Computational Systems Biology Laboratory, Department of Biochemistry and Molecular Biology, Institute of Bioinformatics, University of Georgia, GA 30602, USA.
Nucleic Acids Res. 2010 Jan;38(2):e12. doi: 10.1093/nar/gkp907. Epub 2009 Nov 11.

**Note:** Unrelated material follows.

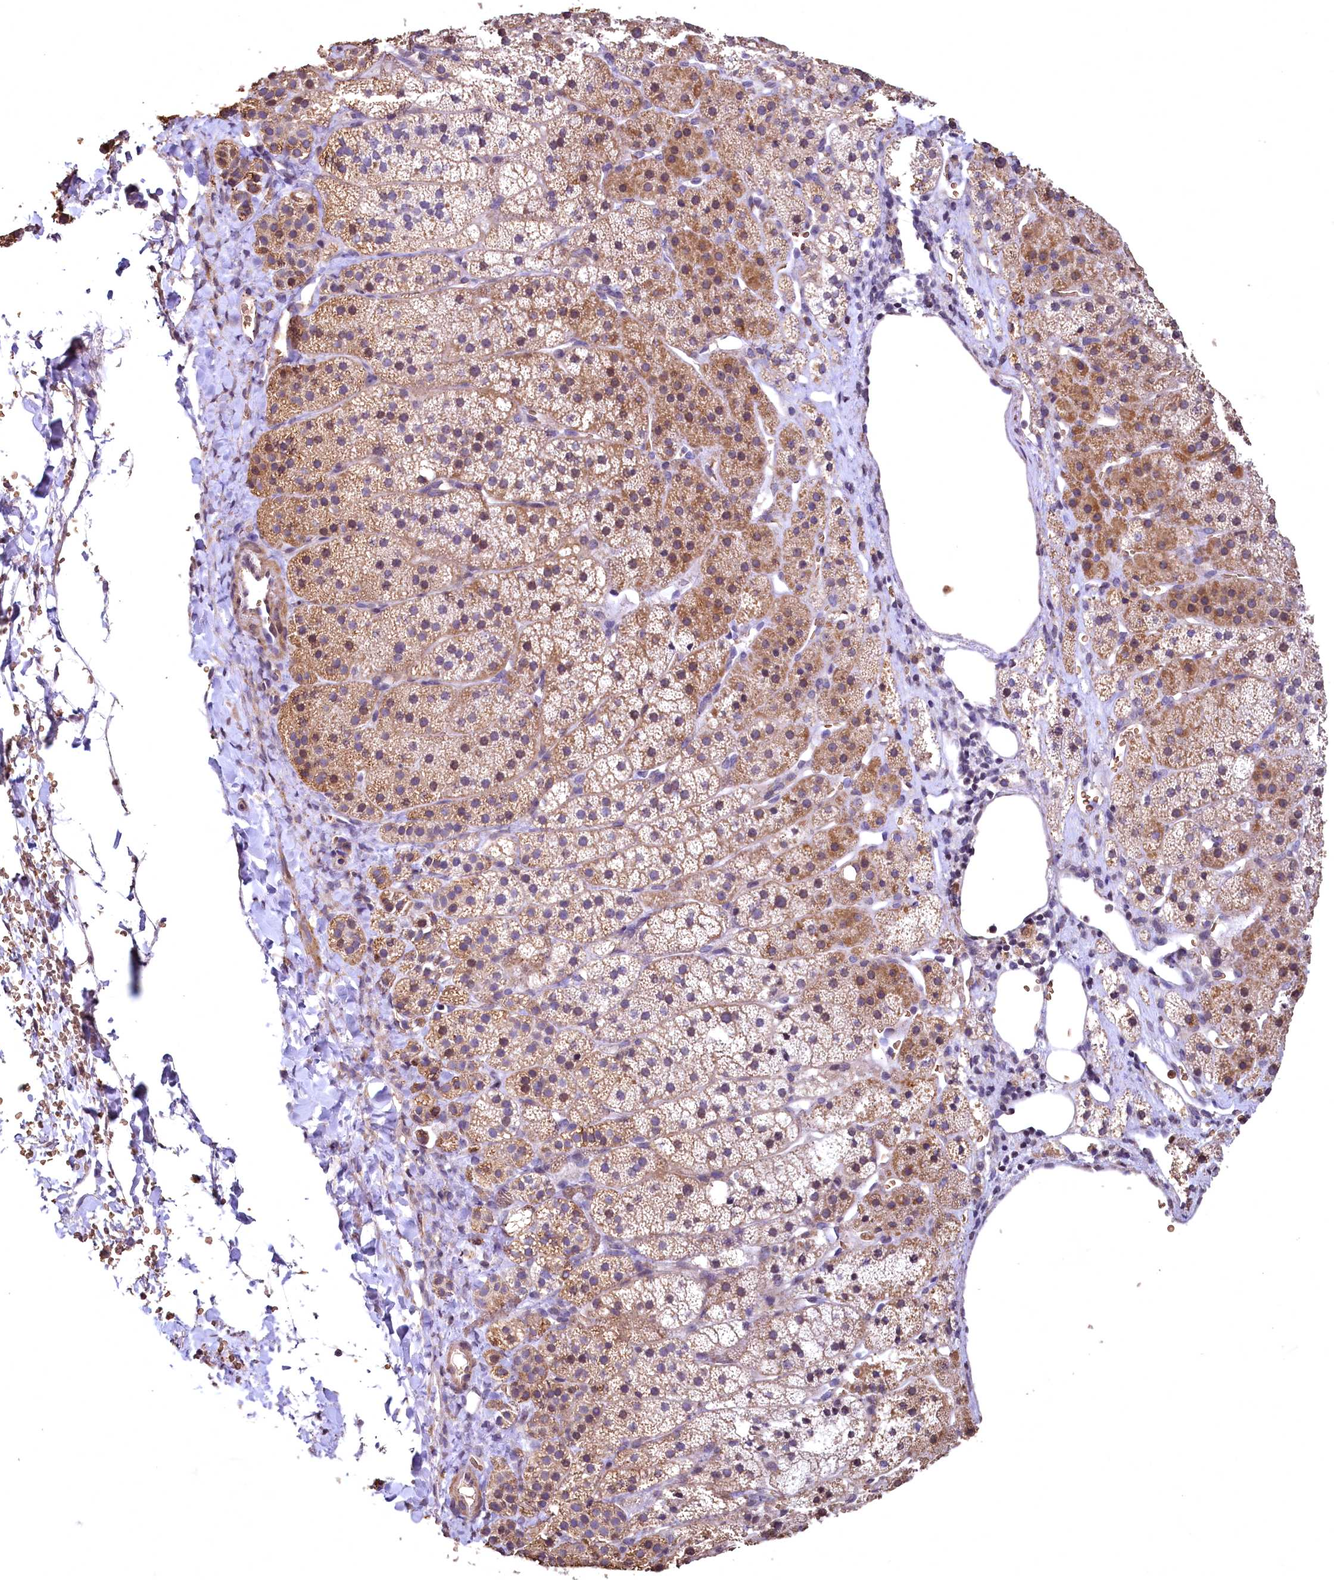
{"staining": {"intensity": "moderate", "quantity": ">75%", "location": "cytoplasmic/membranous"}, "tissue": "adrenal gland", "cell_type": "Glandular cells", "image_type": "normal", "snomed": [{"axis": "morphology", "description": "Normal tissue, NOS"}, {"axis": "topography", "description": "Adrenal gland"}], "caption": "Immunohistochemical staining of benign adrenal gland reveals moderate cytoplasmic/membranous protein expression in about >75% of glandular cells. (IHC, brightfield microscopy, high magnification).", "gene": "SPTA1", "patient": {"sex": "female", "age": 44}}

We present a new computational method for solving a classical problem, the identification problem of cis-regulatory motifs in a given set of promoter sequences, based on one key new idea. Instead of scoring candidate motifs individually like in all the existing motif-finding programs, our method scores groups of candidate motifs with similar sequences, called motif closures, using a P-value, which has substantially improved the prediction reliability over the existing methods. Our new P-value scoring scheme is sequence length independent, hence allowing direct comparisons among predicted motifs with different lengths on the same footing. We have implemented this method as a Motif Recognition Computer (MREC) program, and have extensively tested MREC on both simulated and biological data from prokaryotic genomes. Our test results indicate that MREC can accurately pick out the actual motif with the correct length as the best scoring candidate for the vast majority of the cases in our test set. We compared our prediction results with two motif-finding programs Cosmo and MEME, and found that MREC outperforms both programs across all the test cases by a large margin. The MREC program is available at http://csbl.bmb.uga.edu/~bingqiang/MREC1/.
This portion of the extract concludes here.